Exercise:
Please list every kind of live animal that the parade text says was borrowed from the Central Park Zoo.

Document extract:
The new “World’s Largest Store” now spanned an entire city block from Broadway to Seventh Avenue along 34th Street — a bold architectural and commercial statement.
Driven by the desire to introduce shoppers to the holiday season, Macy’s elected to stage a parade on Thanksgiving morning — though its true aim was less about turkey and gratitude, and more about ushering in the busy Christmas shopping period.
On Thursday, November 27, 1924, the inaugural event kicked off at 145th Street and Convent Avenue, with a police escort setting the scene for a parade route that stretched six miles — a considerable length for participants but shorter for eager spectators who gathered four and five deep along the sidewalks.
The spectacle was filled with playful whimsy. In keeping with the store’s holiday window theme of nursery rhymes, floats depicted scenes like “Little Miss Muffet”, “The Old Woman Who Lived in a Shoe”, and “Little Red Riding Hood”. Employees appeared dressed as clowns, cowboys, and sword-wielding knights. A menagerie of live animals borrowed from the Central Park Zoo — elephants, bears, camels, monkeys — lent a circus-like air to the procession, accompanied by four marching bands. At the parade’s climax stood Santa Claus, atop a sleigh on an icy mountain, waving to the crowds and signaling the arrival of the holiday season.

Extracted data entries:
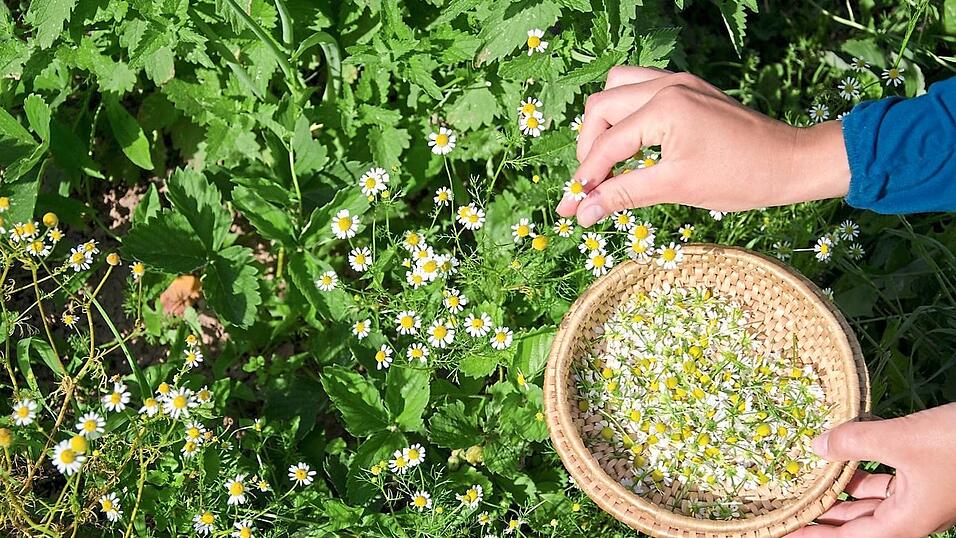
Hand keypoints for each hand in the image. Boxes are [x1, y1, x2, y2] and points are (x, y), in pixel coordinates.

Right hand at [556, 66, 851, 226]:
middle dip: (589, 148)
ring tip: (605, 159)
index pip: (607, 144)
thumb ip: (624, 194)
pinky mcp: (689, 88)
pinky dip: (626, 112)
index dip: (585, 179)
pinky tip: (630, 140)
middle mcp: (667, 85)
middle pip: (601, 107)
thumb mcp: (676, 188)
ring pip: (617, 87)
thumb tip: (583, 212)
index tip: (570, 208)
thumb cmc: (740, 178)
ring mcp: (679, 82)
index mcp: (664, 107)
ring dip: (603, 123)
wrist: (791, 162)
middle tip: (589, 185)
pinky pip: (640, 87)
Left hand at [787, 403, 955, 537]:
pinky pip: (883, 479)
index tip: (784, 534)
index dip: (815, 537)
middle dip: (823, 517)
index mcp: (905, 521)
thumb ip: (855, 442)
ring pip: (868, 500)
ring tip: (805, 483)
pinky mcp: (925, 476)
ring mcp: (919, 496)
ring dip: (839, 492)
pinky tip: (841, 454)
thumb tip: (816, 446)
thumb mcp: (901, 439)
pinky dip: (861, 470)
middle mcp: (910, 515)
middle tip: (789, 510)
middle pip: (855, 523)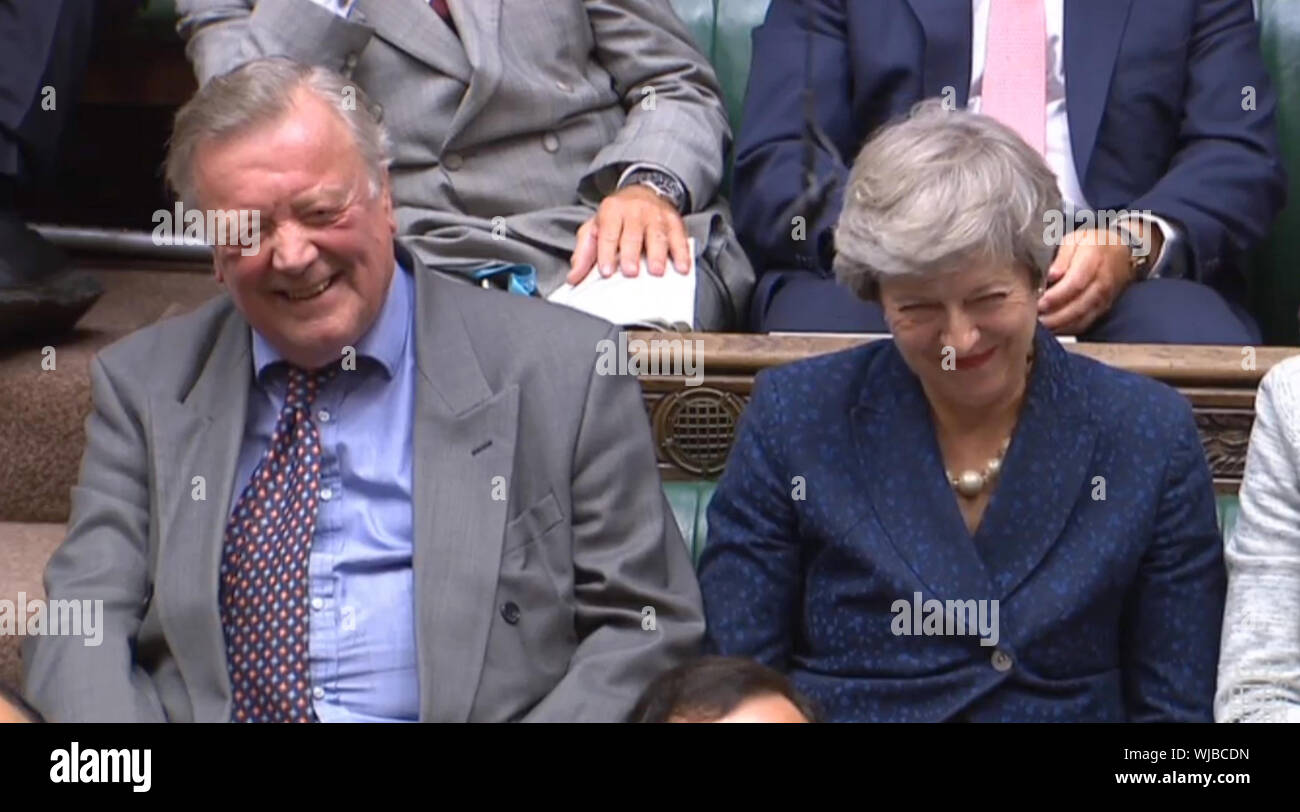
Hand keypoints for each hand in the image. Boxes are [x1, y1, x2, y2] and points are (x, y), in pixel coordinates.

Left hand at [568, 185, 690, 283]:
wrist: (644, 191)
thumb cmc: (617, 217)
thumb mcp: (595, 228)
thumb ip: (584, 254)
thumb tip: (573, 278)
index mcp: (611, 211)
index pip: (607, 233)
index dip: (605, 252)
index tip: (606, 271)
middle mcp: (634, 211)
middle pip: (632, 235)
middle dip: (631, 254)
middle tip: (631, 272)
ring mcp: (656, 216)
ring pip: (657, 236)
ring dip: (658, 255)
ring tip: (656, 271)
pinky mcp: (674, 222)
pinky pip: (679, 238)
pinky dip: (681, 253)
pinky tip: (682, 267)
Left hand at [1038, 227, 1145, 334]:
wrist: (1121, 251)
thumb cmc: (1092, 244)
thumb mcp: (1075, 239)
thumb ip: (1062, 256)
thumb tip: (1052, 274)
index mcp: (1093, 260)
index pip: (1076, 283)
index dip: (1056, 296)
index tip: (1040, 302)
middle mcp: (1102, 282)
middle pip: (1079, 305)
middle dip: (1055, 316)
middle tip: (1035, 319)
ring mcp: (1104, 298)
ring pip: (1082, 318)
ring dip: (1060, 325)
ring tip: (1040, 326)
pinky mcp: (1103, 309)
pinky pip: (1085, 324)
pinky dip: (1068, 329)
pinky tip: (1053, 329)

Problem solution:
Elephants, bears, camels, monkeys